A few months back we learned new Sorento tows a maximum of 2000kg with a towball download limit of 200. At the time of the launch, Kia’s top product planning dude, Roland River,o told me this limit, which had originally been touted at 2.5 tonnes, was reigned in as a result of the towbar design. The platform and powertrains can handle towing 2500 kilos.
Confirmation of that came today, with the platform-shared new Santa Fe running with 2500 kilos on peak tow capacity, and 200 on the download. That’s 25 per cent more tow capacity than current Sorento.
Palisade, which is about 200mm longer, and has a 135mm longer wheelbase, as well as 70mm more track, and weighs about 100 kilos more, spec for spec - and which you’d think, therefore, made it a superior tow platform, offers a maximum of 2200 kilos, with 200 on the towball.
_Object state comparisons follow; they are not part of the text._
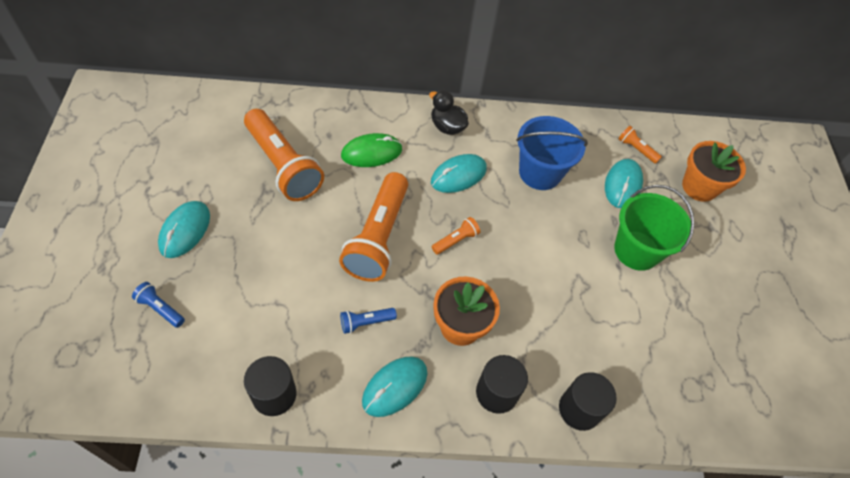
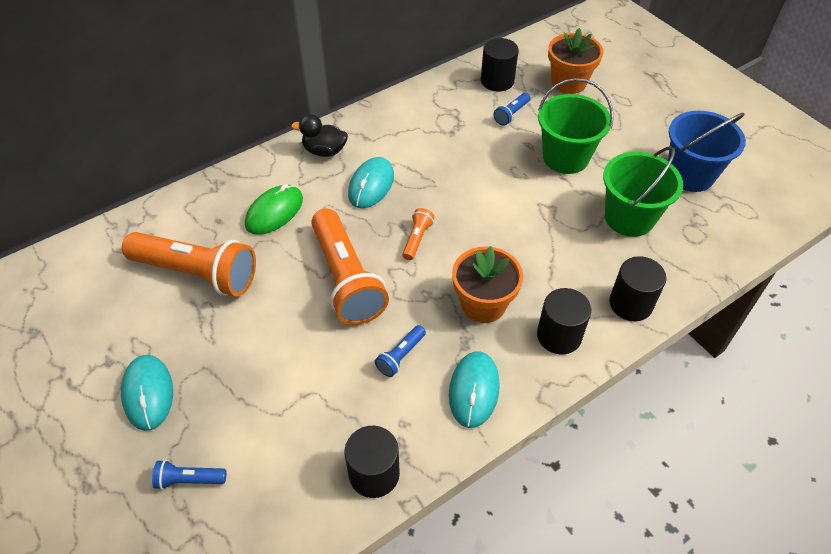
camera: 30 degrees left, 5 degrees down
(540, 173) = (437, 143): blue bucket -> blue bucket (690, 174)
(623, 185) = (511, 114): turquoise mouse -> blue flashlight
(636, 149) = (497, 81): orange flashlight -> black cylinder
(645, 337) = (629, 218): none -> green bucket

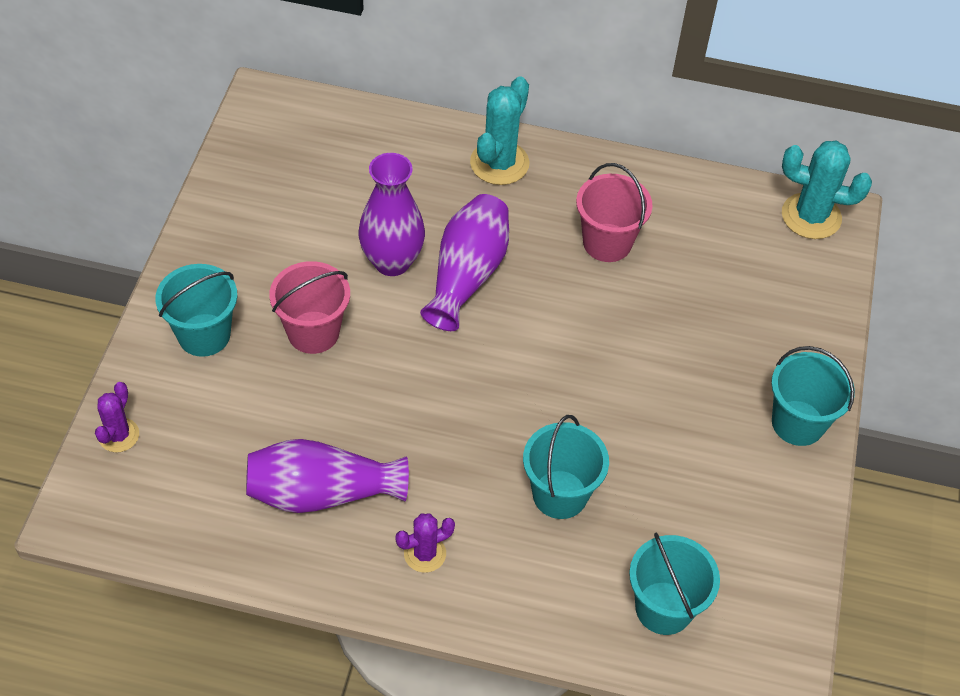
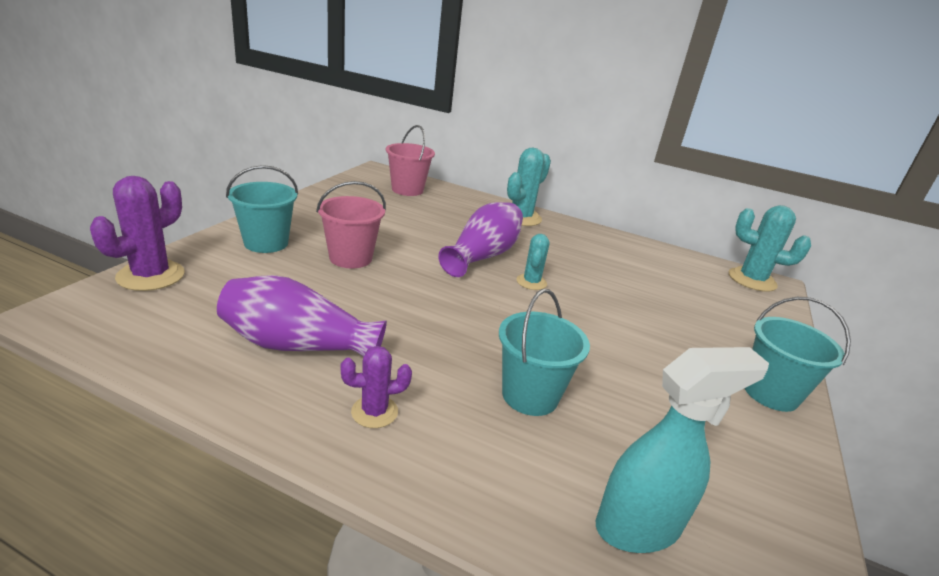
camera: 10 degrees right, 25 degrees down
(119, 435) = (151, 276): purple cactus -> purple cactus, size x1.69
(392, 262) = (428, 240): purple vase -> none
(535, 311) = (531, 282): none -> turquoise cactus
(607, 242) = (593, 262): pink bucket -> pink bucket (407, 190)
(663, 608) = (639, 526): turquoise bucket -> turquoise spray bottle

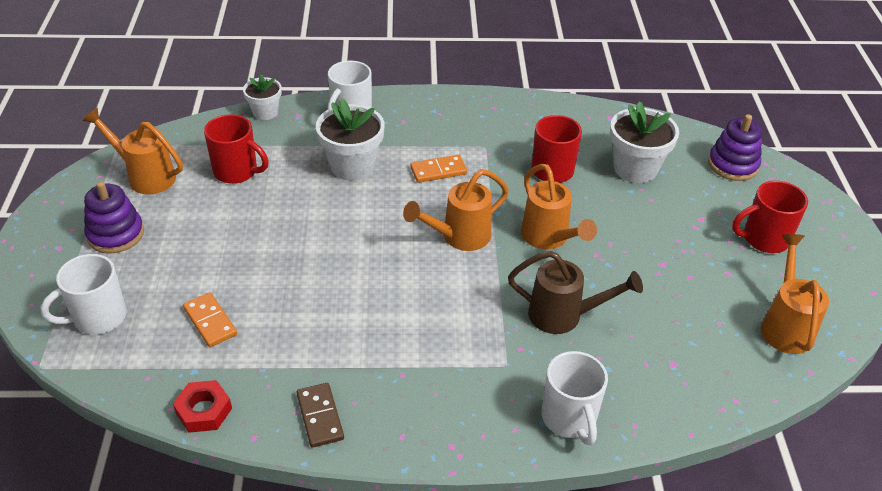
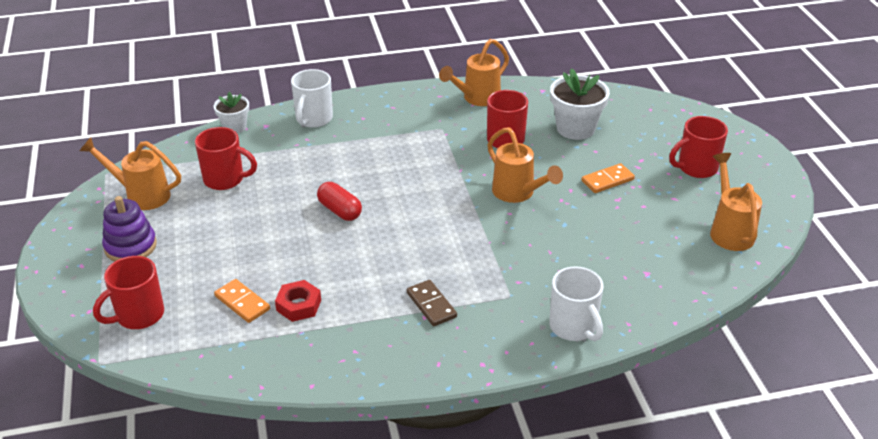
camera: 10 degrees left, 5 degrees down
(98, 317) = (138, 315): white mug -> red mug
(204, 411) = (260, 372): red nut -> red nut (299, 305)
(320, 416) = (364, 360): brown domino -> brown domino (431, 305)
(347, 228) = (340, 210): none -> red capsule
(352, 166) = (328, 160): white flower pot -> none
(438, 171) = (406, 154): orange domino -> orange domino (607, 180)
(459, 237) = (440, 204): orange watering can -> orange watering can (476, 99)
(564, 316) = (548, 251): brown watering can -> none
(732, 165) = (656, 114): purple stacking toy -> none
The reason, I’m told: It’s a different platform.
Palisade is also available as an eight-seater - which is interesting if you have a large tribe to transport. (You have to specify a seven- or eight-seat model when you buy - it can’t be converted from eight to seven and back, on the fly, like a Kia Carnival. Seven-seat Palisades are twin buckets in row 2, and a three-wide bench in row three, and eight seaters get a three-seat bench in rows two and three.
Basically I just wanted to let you know all this, mainly about the towing, as soon as it was announced, because towing is such a serious consideration for so many of you, when it comes to selecting vehicles such as this.
I rate all three of these large SUVs - they’re good real-world tow platforms and decent daily drivers. (Without entering planet insanity, with its 3.5-tonne tow capacities and attendant crazy compromises.)
Sorento is essentially Santa Fe with different hair and makeup (both brands hate me saying that, but it’s true). Salient differences between the three being the tow capacities, the new eight-speed wet clutch DCT in the diesel Sorento and diesel Santa Fe. Eight-speed epicyclic auto in the Palisade V6 and Palisade diesel, as well as the Sorento and Santa Fe V6 variants.
V6 Palisade is a 3.8 GDI with slightly higher outputs than the 3.5 multipoint V6 in the Sorento and Santa Fe. The V6 petrols are all 2WD, while the diesels are all on-demand AWD. Diesel is the pick in all three, in my view - better economy, better low- and mid-rev performance and AWD for the win there. Plus, the new DCT in Sorento and Santa Fe is pretty sweet. It’s essentially the same transmission they’re about to slip into the i30 N DCT.